# Brief 1
Answer these questions from the financial report excerpt, one answer per line, marked the same way:
(a) By how much did total short-term borrowings increase?
(b) How many shares of Fixed Rate Cumulative Perpetual Preferred Stock were issued to the United States Treasury in February 2009?
(c) How much net income contributed to the increase in total equity?

+---+

Total short-term borrowings increased by $137.6 million, or 67.9%, to $340.2 million at September 30, 2009 from $202.6 million at December 31, 2008.  The increase resulted primarily from increases of $130.0 million in other borrowings, primarily from the Federal Reserve Bank of Chicago’s Term Auction Facility and $21.0 million in federal funds purchased.  Offsetting these increases were decreases of $15.1 million in securities sold under agreements to repurchase.  In addition, long-term borrowings decreased by $50.0 million, primarily from long-term advances from the Federal Home Loan Bank of Indianapolis.

Total equity increased by $69.7 million, or 46.5%, to $219.7 million at September 30, 2009 from $150.0 million at December 31, 2008.  The increase was driven by the February 2009 issuance of 56,044 shares of Fixed Rate Cumulative Perpetual Preferred Stock to the United States Treasury in accordance with the Treasury’s Capital Purchase Program implemented under the Troubled Assets Relief Program.  Preferred stock totaled $54.0 million, net of unearned discount of $2.1 million, at September 30, 2009 versus $0 at December 31, 2008.  The remainder of the increase in total equity resulted from net income of $13.6 million, plus the decrease in the accumulated other comprehensive loss of $6.6 million, less dividends of $7.1 million, plus $724,000 for stock issued through options exercised (including tax benefit), minus $215,000 for net treasury stock purchased plus $233,000 in stock compensation expense, comprised most of this increase.

+---+

# Brief 2
Reproduce the listing below verbatim, everything from the line that contains "Reading right to" down to the line that contains "Base Min: Extension.value[x]", with both of those lines included.

# Input data
+---+

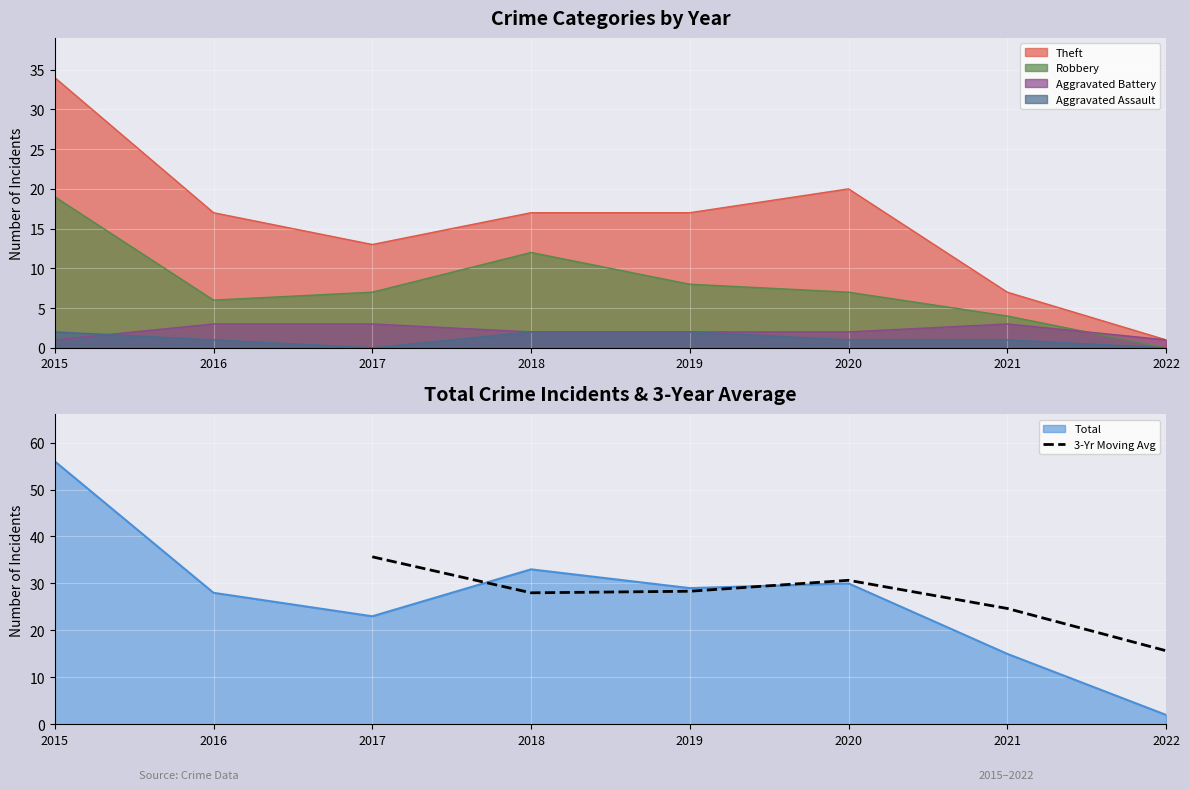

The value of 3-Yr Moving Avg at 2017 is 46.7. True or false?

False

+---+

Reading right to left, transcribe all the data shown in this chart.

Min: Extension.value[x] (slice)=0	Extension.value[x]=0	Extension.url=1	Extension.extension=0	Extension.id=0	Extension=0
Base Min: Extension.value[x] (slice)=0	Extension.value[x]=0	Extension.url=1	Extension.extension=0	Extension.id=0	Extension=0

+---+

# Response box 1
(a) $137.6 million, or 67.9%
(b) 56,044 shares
(c) $13.6 million

# Response box 2
Reading right to left, transcribe all the data shown in this chart.

Min: Extension.value[x] (slice)=0	Extension.value[x]=0	Extension.url=1	Extension.extension=0	Extension.id=0	Extension=0
Base Min: Extension.value[x] (slice)=0	Extension.value[x]=0	Extension.url=1	Extension.extension=0	Extension.id=0	Extension=0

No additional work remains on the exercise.